**Written task**
Report each line of the data that includes the word "coffee".

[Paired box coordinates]

##############################

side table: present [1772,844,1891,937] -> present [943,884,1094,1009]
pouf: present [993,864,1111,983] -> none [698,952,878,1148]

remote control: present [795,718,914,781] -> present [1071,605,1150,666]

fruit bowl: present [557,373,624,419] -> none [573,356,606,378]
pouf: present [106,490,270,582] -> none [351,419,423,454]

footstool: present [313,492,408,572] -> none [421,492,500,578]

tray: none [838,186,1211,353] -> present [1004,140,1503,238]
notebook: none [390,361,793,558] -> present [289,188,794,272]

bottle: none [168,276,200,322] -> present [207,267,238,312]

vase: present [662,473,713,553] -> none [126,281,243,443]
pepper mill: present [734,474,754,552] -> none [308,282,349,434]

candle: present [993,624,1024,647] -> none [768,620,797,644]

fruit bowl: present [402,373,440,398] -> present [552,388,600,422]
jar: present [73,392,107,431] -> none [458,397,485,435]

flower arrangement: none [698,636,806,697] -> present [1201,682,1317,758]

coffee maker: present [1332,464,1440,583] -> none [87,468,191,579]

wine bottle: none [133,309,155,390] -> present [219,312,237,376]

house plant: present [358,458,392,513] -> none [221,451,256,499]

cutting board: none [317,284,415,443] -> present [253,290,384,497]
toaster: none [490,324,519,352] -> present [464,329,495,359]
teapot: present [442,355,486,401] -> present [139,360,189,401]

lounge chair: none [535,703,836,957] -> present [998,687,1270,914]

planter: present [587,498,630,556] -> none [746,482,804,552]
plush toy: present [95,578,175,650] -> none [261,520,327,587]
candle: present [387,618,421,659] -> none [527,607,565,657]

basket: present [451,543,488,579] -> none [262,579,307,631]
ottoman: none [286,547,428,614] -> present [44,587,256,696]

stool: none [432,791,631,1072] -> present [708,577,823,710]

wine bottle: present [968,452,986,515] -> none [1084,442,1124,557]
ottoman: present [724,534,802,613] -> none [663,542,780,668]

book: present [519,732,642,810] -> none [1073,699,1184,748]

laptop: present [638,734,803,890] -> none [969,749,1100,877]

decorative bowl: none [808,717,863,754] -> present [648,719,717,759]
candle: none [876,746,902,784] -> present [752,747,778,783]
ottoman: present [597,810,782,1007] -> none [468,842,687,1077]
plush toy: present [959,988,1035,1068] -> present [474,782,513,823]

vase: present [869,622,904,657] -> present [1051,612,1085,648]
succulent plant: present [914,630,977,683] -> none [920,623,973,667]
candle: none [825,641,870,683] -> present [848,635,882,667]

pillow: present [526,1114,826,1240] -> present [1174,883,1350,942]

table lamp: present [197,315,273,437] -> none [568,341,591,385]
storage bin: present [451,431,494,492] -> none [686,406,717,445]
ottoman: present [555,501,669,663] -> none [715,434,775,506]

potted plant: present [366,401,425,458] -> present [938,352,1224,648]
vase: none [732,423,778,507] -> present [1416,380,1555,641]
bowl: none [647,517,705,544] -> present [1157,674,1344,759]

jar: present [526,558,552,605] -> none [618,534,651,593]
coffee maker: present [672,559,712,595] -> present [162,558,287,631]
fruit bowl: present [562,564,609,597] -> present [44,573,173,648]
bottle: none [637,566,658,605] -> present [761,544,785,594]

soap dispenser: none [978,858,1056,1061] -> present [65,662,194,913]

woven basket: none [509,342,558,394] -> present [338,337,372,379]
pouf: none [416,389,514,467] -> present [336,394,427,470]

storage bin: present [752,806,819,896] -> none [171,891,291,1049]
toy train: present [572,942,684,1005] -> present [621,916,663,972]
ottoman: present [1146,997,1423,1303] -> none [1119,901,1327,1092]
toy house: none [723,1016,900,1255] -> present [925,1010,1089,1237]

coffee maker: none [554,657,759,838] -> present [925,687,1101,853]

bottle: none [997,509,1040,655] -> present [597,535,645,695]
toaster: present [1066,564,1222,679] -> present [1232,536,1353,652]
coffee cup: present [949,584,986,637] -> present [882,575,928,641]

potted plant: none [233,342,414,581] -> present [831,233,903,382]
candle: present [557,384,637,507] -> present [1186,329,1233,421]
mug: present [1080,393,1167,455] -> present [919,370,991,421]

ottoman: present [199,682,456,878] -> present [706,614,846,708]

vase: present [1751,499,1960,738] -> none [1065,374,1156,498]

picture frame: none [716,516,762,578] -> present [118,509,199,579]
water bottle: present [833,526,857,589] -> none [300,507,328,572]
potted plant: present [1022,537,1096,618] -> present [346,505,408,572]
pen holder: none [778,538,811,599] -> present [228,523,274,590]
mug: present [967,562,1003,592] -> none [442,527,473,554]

##############################

**Result below**
coffee maker: present [1332,464,1440,583] -> none [87,468,191,579]
coffee maker: present [672,559,712,595] -> present [162,558,287,631]
coffee maker: none [554,657,759,838] -> present [925,687,1101,853]
coffee cup: present [949,584,986,637] -> present [882,575,928,641]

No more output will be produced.